**DATASET RECORDS:**
- - -

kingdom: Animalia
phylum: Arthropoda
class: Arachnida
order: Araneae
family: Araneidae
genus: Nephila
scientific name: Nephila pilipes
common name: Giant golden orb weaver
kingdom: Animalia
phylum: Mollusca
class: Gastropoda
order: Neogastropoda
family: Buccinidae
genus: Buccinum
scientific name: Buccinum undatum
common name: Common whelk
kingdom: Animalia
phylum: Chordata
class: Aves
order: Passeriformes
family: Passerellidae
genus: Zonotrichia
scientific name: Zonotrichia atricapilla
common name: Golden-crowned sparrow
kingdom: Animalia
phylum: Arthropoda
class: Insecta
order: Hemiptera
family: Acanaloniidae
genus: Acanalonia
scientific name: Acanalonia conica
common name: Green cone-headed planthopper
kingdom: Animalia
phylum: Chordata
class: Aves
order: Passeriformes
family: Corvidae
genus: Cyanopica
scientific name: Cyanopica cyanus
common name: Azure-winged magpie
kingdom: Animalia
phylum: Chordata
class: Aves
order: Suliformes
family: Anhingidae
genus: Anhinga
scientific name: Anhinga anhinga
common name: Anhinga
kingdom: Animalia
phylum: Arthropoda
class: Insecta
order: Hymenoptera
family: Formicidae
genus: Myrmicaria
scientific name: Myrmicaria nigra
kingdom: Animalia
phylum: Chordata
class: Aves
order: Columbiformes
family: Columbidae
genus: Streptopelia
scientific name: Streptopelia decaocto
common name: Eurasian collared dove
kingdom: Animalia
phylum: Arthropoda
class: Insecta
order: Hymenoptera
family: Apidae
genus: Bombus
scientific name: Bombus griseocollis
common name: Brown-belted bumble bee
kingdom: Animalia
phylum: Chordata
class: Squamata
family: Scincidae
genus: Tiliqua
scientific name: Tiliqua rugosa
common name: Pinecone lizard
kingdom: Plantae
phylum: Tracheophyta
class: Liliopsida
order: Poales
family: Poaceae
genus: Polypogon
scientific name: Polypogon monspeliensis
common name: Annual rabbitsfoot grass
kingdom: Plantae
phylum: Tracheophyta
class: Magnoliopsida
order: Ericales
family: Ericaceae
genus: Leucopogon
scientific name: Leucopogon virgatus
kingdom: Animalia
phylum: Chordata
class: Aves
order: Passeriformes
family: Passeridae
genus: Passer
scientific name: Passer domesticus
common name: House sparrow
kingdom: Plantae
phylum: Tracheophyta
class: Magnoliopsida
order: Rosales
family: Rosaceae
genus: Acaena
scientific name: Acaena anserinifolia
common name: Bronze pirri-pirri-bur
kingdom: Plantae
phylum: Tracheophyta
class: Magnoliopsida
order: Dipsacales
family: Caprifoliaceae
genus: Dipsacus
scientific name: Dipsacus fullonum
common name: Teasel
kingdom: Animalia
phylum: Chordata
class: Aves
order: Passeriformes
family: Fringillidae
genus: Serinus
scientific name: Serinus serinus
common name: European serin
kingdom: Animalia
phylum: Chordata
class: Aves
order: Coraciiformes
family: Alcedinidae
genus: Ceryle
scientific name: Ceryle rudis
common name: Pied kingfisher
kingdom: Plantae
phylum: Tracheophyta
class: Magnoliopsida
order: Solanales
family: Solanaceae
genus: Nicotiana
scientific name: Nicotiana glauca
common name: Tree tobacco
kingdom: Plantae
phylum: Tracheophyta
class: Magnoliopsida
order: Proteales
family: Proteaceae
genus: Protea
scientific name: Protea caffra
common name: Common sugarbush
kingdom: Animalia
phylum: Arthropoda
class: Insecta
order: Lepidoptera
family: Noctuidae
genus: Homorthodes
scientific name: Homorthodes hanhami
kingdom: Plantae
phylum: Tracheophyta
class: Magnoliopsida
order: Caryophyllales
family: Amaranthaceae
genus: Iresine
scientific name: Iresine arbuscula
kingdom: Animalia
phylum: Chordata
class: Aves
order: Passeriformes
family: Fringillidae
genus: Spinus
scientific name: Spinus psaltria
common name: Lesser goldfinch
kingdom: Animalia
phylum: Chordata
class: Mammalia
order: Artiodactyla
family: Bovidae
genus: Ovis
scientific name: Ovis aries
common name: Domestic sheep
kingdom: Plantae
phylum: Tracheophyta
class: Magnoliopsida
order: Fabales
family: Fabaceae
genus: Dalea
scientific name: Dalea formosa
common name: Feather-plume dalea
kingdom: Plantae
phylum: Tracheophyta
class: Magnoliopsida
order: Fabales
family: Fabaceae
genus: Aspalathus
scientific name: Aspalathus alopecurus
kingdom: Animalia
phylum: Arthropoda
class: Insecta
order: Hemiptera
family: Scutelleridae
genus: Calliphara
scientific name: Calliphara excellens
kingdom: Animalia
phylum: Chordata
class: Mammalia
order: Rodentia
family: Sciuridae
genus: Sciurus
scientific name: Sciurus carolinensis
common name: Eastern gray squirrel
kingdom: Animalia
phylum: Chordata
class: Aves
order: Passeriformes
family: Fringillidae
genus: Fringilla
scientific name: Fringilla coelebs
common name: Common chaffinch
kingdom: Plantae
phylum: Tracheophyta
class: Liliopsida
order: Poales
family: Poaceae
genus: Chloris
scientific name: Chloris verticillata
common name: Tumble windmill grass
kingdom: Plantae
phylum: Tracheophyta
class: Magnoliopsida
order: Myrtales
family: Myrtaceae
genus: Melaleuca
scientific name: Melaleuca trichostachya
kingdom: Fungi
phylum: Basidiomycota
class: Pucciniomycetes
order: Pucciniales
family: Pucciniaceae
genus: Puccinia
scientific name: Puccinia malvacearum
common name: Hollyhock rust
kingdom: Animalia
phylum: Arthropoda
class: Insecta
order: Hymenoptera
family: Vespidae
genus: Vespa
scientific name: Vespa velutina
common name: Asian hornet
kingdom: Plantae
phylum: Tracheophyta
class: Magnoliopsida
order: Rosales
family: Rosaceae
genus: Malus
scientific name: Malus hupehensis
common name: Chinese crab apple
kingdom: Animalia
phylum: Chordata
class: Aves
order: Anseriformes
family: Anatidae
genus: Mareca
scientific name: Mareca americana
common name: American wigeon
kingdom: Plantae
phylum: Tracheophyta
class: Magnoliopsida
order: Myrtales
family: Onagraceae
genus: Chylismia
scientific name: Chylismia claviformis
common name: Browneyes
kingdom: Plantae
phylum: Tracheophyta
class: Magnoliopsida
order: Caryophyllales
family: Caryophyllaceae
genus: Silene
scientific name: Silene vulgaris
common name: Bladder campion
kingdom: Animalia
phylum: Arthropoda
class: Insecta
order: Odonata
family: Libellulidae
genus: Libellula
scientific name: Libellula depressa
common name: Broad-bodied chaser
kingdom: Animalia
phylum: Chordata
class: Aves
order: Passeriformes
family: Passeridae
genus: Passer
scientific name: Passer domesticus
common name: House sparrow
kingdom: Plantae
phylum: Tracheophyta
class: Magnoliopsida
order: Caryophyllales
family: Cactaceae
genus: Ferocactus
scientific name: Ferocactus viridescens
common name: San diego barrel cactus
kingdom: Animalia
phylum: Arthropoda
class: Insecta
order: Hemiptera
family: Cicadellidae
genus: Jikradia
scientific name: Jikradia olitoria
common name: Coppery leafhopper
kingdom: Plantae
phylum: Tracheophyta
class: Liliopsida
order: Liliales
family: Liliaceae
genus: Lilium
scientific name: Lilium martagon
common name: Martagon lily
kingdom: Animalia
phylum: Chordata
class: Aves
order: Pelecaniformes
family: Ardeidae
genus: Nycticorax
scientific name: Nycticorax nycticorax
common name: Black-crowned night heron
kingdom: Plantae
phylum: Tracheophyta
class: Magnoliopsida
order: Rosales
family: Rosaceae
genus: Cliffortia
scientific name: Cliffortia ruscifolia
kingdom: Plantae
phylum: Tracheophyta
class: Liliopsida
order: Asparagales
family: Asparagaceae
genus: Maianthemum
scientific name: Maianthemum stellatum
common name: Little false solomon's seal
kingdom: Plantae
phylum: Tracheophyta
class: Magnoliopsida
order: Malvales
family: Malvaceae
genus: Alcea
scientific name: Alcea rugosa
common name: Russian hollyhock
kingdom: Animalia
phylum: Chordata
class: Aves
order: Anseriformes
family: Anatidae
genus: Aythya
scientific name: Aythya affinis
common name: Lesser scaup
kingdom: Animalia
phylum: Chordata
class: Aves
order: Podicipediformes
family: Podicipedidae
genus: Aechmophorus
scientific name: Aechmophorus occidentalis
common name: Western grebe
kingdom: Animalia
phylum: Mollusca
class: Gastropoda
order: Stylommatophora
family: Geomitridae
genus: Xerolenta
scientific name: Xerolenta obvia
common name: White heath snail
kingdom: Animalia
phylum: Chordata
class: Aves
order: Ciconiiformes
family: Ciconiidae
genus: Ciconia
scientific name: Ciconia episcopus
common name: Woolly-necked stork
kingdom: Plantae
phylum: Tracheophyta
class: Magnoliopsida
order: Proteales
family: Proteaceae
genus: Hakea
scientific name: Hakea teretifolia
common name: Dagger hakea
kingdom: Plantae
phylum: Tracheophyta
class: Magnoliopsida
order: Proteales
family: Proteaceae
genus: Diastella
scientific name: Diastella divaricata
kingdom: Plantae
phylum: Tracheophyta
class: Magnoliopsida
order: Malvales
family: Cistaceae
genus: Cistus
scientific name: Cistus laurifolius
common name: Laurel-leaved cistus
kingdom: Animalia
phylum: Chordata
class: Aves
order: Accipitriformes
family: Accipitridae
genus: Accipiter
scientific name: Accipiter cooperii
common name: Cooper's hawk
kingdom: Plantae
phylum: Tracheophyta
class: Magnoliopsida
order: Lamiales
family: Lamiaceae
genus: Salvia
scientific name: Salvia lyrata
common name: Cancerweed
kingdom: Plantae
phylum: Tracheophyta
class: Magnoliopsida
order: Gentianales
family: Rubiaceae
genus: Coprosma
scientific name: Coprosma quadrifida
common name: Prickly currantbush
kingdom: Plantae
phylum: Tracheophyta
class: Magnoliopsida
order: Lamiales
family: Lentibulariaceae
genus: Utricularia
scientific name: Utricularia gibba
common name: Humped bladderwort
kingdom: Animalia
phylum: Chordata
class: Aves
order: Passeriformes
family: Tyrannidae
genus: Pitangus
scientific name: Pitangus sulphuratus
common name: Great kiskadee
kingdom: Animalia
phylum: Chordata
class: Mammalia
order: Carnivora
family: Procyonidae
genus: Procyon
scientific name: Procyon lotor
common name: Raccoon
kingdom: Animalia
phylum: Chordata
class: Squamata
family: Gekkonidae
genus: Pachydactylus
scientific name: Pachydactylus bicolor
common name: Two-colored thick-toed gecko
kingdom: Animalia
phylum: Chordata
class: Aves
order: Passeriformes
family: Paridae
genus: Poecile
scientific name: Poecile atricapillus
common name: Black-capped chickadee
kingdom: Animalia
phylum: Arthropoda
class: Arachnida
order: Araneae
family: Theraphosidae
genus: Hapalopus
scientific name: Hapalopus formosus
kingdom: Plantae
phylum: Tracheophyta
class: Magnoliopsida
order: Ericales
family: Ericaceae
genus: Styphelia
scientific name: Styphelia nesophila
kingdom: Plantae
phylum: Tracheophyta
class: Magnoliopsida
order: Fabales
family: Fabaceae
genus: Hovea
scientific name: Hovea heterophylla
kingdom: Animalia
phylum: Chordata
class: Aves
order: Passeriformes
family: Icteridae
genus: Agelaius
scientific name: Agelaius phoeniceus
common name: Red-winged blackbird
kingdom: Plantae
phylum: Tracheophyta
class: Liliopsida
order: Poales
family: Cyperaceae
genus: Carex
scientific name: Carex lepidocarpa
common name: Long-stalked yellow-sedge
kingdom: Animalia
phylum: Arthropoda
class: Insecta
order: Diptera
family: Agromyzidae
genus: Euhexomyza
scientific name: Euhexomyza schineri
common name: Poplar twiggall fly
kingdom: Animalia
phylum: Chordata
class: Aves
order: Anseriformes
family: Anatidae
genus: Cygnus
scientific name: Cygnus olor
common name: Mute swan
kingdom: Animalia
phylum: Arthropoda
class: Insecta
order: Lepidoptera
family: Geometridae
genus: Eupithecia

- - -

**GIVEN EXERCISE:** Update the records from the start through the line that contains "scientific name: Leucopogon virgatus" by changing each "common name" to "vernacular name" and leaving everything else unchanged. Give back only those lines.

**ANSWER FOR THIS EXERCISE:**
kingdom: Animalia
phylum: Arthropoda
class: Arachnida
order: Araneae
family: Araneidae
genus: Nephila
scientific name: Nephila pilipes
vernacular name: Giant golden orb weaver
kingdom: Animalia
phylum: Mollusca
class: Gastropoda
order: Neogastropoda
family: Buccinidae
genus: Buccinum
scientific name: Buccinum undatum
vernacular name: Common whelk
kingdom: Animalia
phylum: Chordata
class: Aves
order: Passeriformes
family: Passerellidae
genus: Zonotrichia
scientific name: Zonotrichia atricapilla
vernacular name: Golden-crowned sparrow
kingdom: Animalia
phylum: Arthropoda
class: Insecta
order: Hemiptera
family: Acanaloniidae
genus: Acanalonia
scientific name: Acanalonia conica
vernacular name: Green cone-headed planthopper
kingdom: Animalia
phylum: Chordata
class: Aves
order: Passeriformes
family: Corvidae
genus: Cyanopica
scientific name: Cyanopica cyanus
vernacular name: Azure-winged magpie
kingdom: Animalia
phylum: Chordata
class: Aves
order: Suliformes
family: Anhingidae
genus: Anhinga
scientific name: Anhinga anhinga
vernacular name: Anhinga
kingdom: Animalia
phylum: Arthropoda
class: Insecta
order: Hymenoptera
family: Formicidae
genus: Myrmicaria
scientific name: Myrmicaria nigra
kingdom: Animalia
phylum: Chordata
class: Aves
order: Columbiformes
family: Columbidae
genus: Streptopelia
scientific name: Streptopelia decaocto
vernacular name: Eurasian collared dove
kingdom: Animalia
phylum: Arthropoda
class: Insecta
order: Hymenoptera
family: Apidae
genus: Bombus
scientific name: Bombus griseocollis
vernacular name: Brown-belted bumble bee
kingdom: Animalia
phylum: Chordata
class: Squamata
family: Scincidae
genus: Tiliqua
scientific name: Tiliqua rugosa
vernacular name: Pinecone lizard
kingdom: Plantae
phylum: Tracheophyta
class: Liliopsida
order: Poales
family: Poaceae
genus: Polypogon
scientific name: Polypogon monspeliensis
vernacular name: Annual rabbitsfoot grass
kingdom: Plantae
phylum: Tracheophyta
class: Magnoliopsida
order: Ericales
family: Ericaceae
genus: Leucopogon
scientific name: Leucopogon virgatus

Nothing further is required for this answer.